Tindak lanjut dari Putaran Doha
menghasilkan terbentuknya UU No.20 tahun 2003 mengenai Sisdiknas (Sistem
Pendidikan Nasional). UU ini mengatur akan harus adanya otonomi dalam hal
lembaga pendidikan. UU ini pun menuai banyak kontroversi, salah satunya pada
pasal 50 ayat 6 dalam UU Sisdiknas yang mengatakan “Perguruan tinggi menentukan
kebijakan dan memiliki otonomi dalam mengelola pendidikan di lembaganya.” Serta
dalam pasal 53 nya membahas mengenai BHP (Badan Hukum Pendidikan).

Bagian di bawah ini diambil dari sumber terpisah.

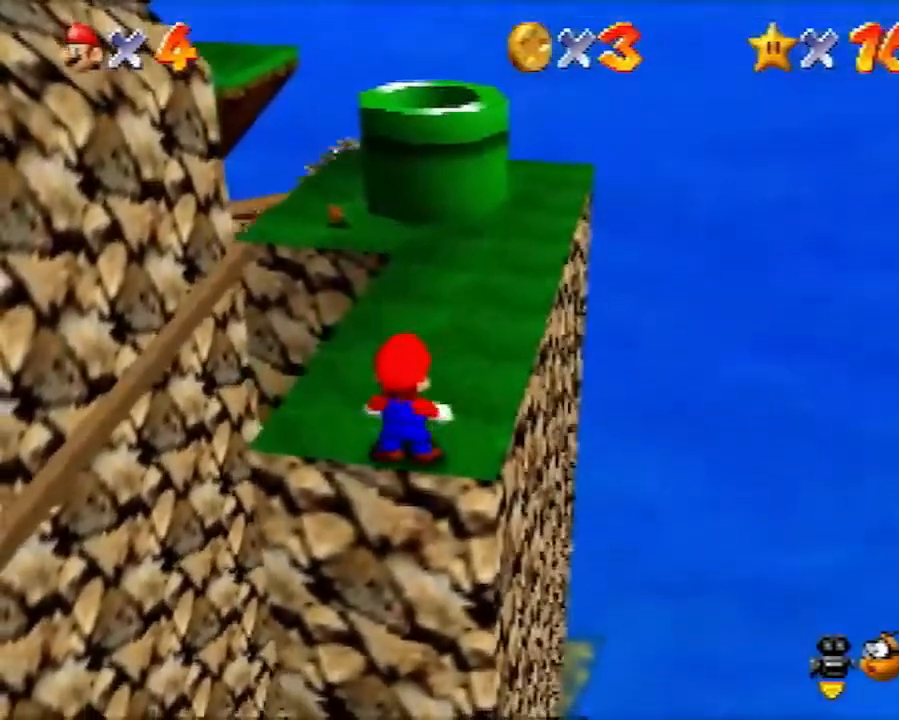
{"buttons": [], "left_stick": "up", "events": [[50, "A", "up"]]}
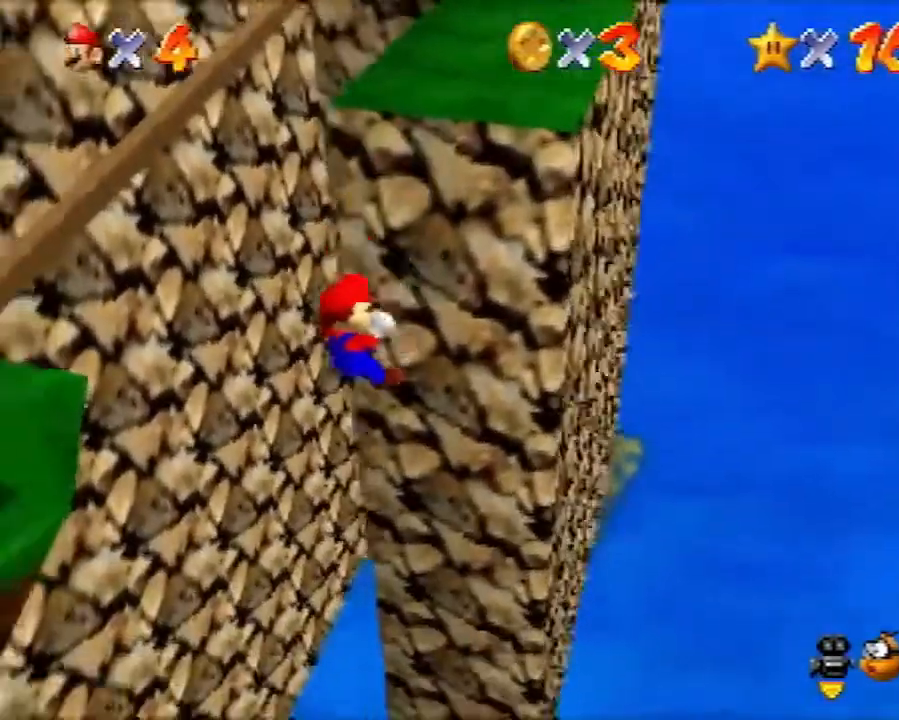
{"buttons": [], "left_stick": "center", "events": [[350, "left_stick", "center"]]}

Meskipun
dalam pasal 53 tentang BHP disebut nirlaba namun kenyataan bahwa Perguruan
Tinggi mengelola keuangannya secara mandiri memberikan konsekuensi besar bahwa
dana pendidikan yang menjadi tanggung jawab orang tua seperti yang dijelaskan
dalam pasal 46 ayat 1 tersebut menjadi semakin besar dan lebih besar akibat
adanya otonomi pendidikan yang merupakan bentuk liberalisasi pendidikan.
Pada Desember 2005, Indonesia
menyetujui liberalisasi 12 sektor jasa dengan meratifikasi GATS. Pada
ratifikasi GATS pada Konferensi Tingkat Menteri di Hongkong ini pun secara
resmi membuat Indonesia kehilangan kedaulatannya akan 12 sektor jasa, yakni; 1)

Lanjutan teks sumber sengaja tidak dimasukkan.